6-oz. can of oil-packed tuna, drained

¼ cup diced red onion

1 scallion, white and light green parts, finely chopped

3 tbsp. coarsely chopped flat-leaf parsley

3 tbsp. mayonnaise Hot sauce, such as Tabasco Salt and freshly ground pepper

4 slices of rustic bread

2 tbsp. unsalted butter

4 slices of sharp cheddar cheese

Ketchup (recipe follows), or your favorite store-bought bottle

In a medium bowl mix the tuna, red onion, scallion, parsley, mayonnaise and a few dashes of hot sauce. Season with salt and pepper.

Butter each slice of bread on one side. Divide the tuna mixture on the unbuttered side of 2 bread slices and top with the cheddar and then the other 2 bread slices, buttered sides up. Warm a griddle or castiron skillet over moderate heat and fry the sandwiches, carefully turning once, until the bread is crusty and the cheese is melted, about 3 minutes per side. Serve hot with ketchup.

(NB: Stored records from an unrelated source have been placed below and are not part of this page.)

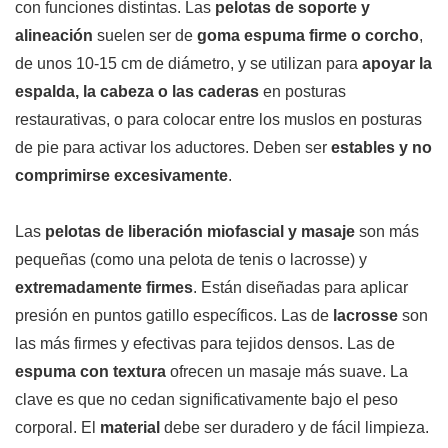
con funciones distintas. Las
pelotas de soporte y
alineación
suelen ser de
goma espuma firme o corcho
,
de unos 10-15 cm de diámetro, y se utilizan para
apoyar la
espalda, la cabeza o las caderas
en posturas
restaurativas, o para colocar entre los muslos en posturas
de pie para activar los aductores. Deben ser
estables y no
comprimirse excesivamente
.
Las
pelotas de liberación miofascial y masaje
son más
pequeñas (como una pelota de tenis o lacrosse) y
extremadamente firmes
. Están diseñadas para aplicar
presión en puntos gatillo específicos. Las de
lacrosse
son
las más firmes y efectivas para tejidos densos. Las de
espuma con textura
ofrecen un masaje más suave. La
clave es que no cedan significativamente bajo el peso
corporal. El
material
debe ser duradero y de fácil limpieza.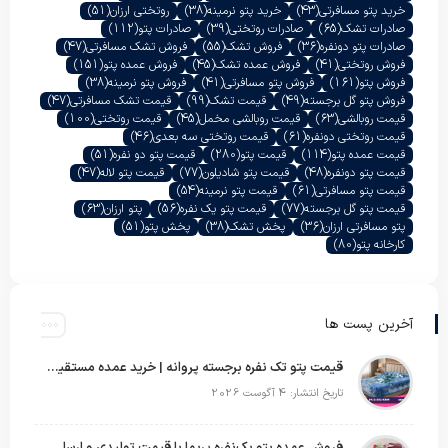
خرید پتو مسافرتی
(43)
خرید پتو نرمینه
(38)
روتختی ارزان
(51)
صادرات تشک
(65)
صادرات روتختی
(39)
صادرات پتو
(112)
صادرات پتو دونفره
(36)
فروش تشک
(55)
فروش تشک مسافرتی
(47)
فروش روتختی
(41)
فروش عمده تشک
(45)
فروش عمده پتو
(151)
فروش پتو
(161)
فروش پتو مسافرتی
(41)
فروش پتو نرمینه
(38)
فروش پتو گل برجسته
(49)
قیمت تشک
(99)
قیمت تشک مسافرتی
(47)
قیمت روبالشی
(63)
قیمت روبالشی مخمل
(45)
قیمت روتختی
(100)
قیمت روتختی دونفره
(61)
قیمت روتختی سه بعدی
(46)
قیمت عمده پتو
(114)
قیمت پتو
(280)
قیمت پتو دو نفره
(51)
قیمت پتو دونفره
(48)
قیمت پتو شادیلون
(77)
قیمت پتو لاله
(47)
قیمت پتو مسافرتی
(61)
قیمت پتو نرمینه
(54)
قیمت پتو گل برجسته
(77)
قیمت پتو یک نفره
(56)
پتو ارزان
(63)
پتو مسافرتی ارزان
(36)
پخش تشک
(38)
پخش پتو
(51)
کارخانه پتو
(80)
آخرین پست ها
قیمت پتو تک نفره برجسته پروانه | خرید عمده مستقیم با بهترین قیمت بازار
تاریخ انتشار: 4 آگوست 2026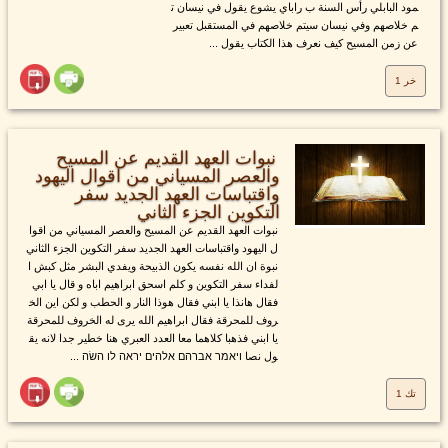
مود البابلي رأس السنة ب راباي يشوع يقول في نيسان ت
م خلاصهم وفي نيسان سيتم خلاصهم في المستقبل تعبير
عن زمن المسيح كيف نعرف هذا الكتاب يقول ...
خر 1
نبوات العهد القديم عن المسيح
والعصر المسياني من اقوال اليهود
واقتباسات العهد الجديد سفر
التكوين الجزء الثاني
نبوات العهد القديم عن المسيح والعصر المسياني من اقوا
ل اليهود واقتباسات العهد الجديد سفر التكوين الجزء الثاني
نبوة ان الله نفسه يكون الذبيحة ويفدي البشر مثل كبش ا
لفداء سفر التكوين و كلم اسحق ابراهيم اباه و قال يا ابي
فقال هانذا يا ابني فقال هوذا النار و الحطب و لكن اين الخ
روف للمحرقة فقال ابراهيم الله يرى له الخروف للمحرقة
يا ابني فذهبا كلاهما معا العدد العبري هنا خطير جدا لانه يق
ول نصا ויאמר אברהם אלהים יראה לו השׂה ...
تك 1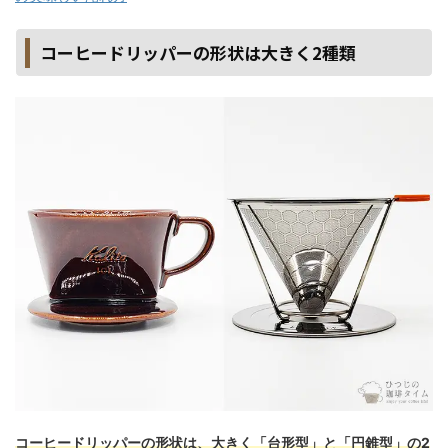
コーヒードリッパーの形状は大きく2種類
コーヒードリッパーの形状は、大きく「台形型」と「円錐型」の2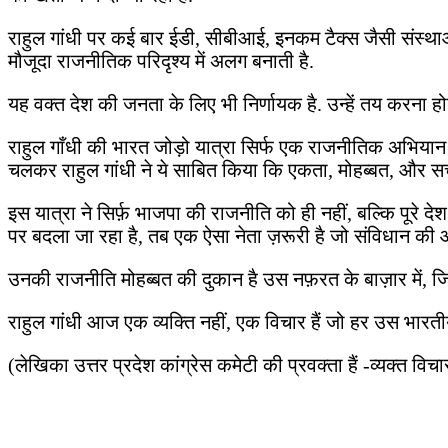
राहुल गांधी पर कई बार ईडी, सीबीआई, इनकम टैक्स जैसी संस्थाओ
मौजूदा राजनीतिक परिदृश्य में अलग बनाती है.
यह वक्त देश की जनता के लिए भी निर्णायक है. उन्हें तय करना 
राहुल गाँधी की भारत जोड़ो यात्रा सिर्फ एक राजनीतिक अभियान
चलकर राहुल गांधी ने ये साबित किया कि एकता, मोहब्बत, और सच्
इस यात्रा ने सिर्फ़ भाजपा की राजनीति को ही नहीं, बल्कि पूरे दे
पर बदला जा रहा है, तब एक ऐसा नेता ज़रूरी है जो संविधान की
उनकी राजनीति मोहब्बत की दुकान है उस नफ़रत के बाज़ार में, जिसे 
राहुल गांधी आज एक व्यक्ति नहीं, एक विचार हैं जो हर उस भारतीय 
(लेखिका उत्तर प्रदेश कांग्रेस कमेटी की प्रवक्ता हैं -व्यक्त विच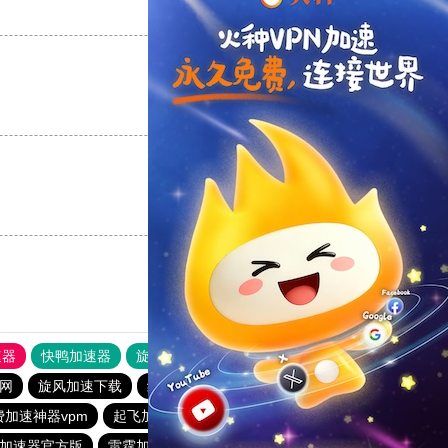
支持
[0]
反对
[0]
支持
[0]
反对
[0]
支持
[0]
反对
[0]
速器
快鸭加速器
旋风加速度器
外网网址导航
软件中心
网
旋风加速下载
纸飞机加速器永久免费版
费加速神器vpm
起飞加速器app下载
旋风加速下载
加速器官方版
雷霆加速
点点加速器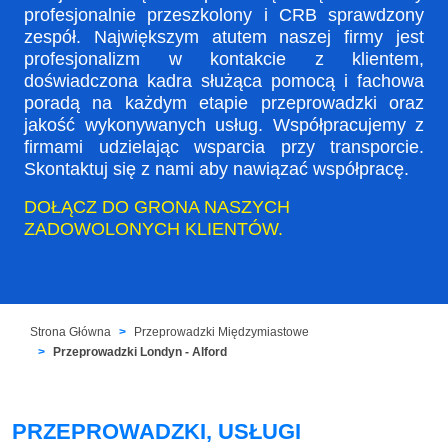
profesjonalnie przeszkolony i CRB sprawdzony
zespół. Największym atutem naszej firmy jest
profesjonalizm w kontakcie z klientem,
doświadczona kadra służąca pomocą i fachowa
poradą na każdym etapie przeprowadzki oraz
jakość wykonywanych usług. Współpracujemy z
firmami udzielając wsparcia przy transporcie.
Skontaktuj się z nami aby nawiązać współpracę.
DOŁĄCZ DO GRONA NASZYCH
ZADOWOLONYCH KLIENTÓW.
Strona Główna
Przeprowadzki Międzymiastowe
Przeprowadzki Londyn - Alford
PRZEPROWADZKI, USŁUGI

KETCHUP Makes about 2 cups

2 tbsp. olive oil

1 garlic clove, minced

½ cup chopped red onion

One 14-oz. can peeled whole tomatoes

1½ tbsp. tomato puree

1 tbsp. dark brown sugar, plus more to taste

1 tbsp. red wine vinegar

Salt and freshly ground pepper

In a medium saucepan, heat the olive oil. Add the garlic and red onion and cook over moderately high heat, stirring, until softened but not browned, about 5 minutes. Add the tomatoes, tomato puree, sugar, and vinegar and cook over low heat, breaking up the tomatoes, until thick, about 8 minutes. Let cool, then transfer to a small blender and puree. Season the ketchup with salt and pepper, and more brown sugar, if desired.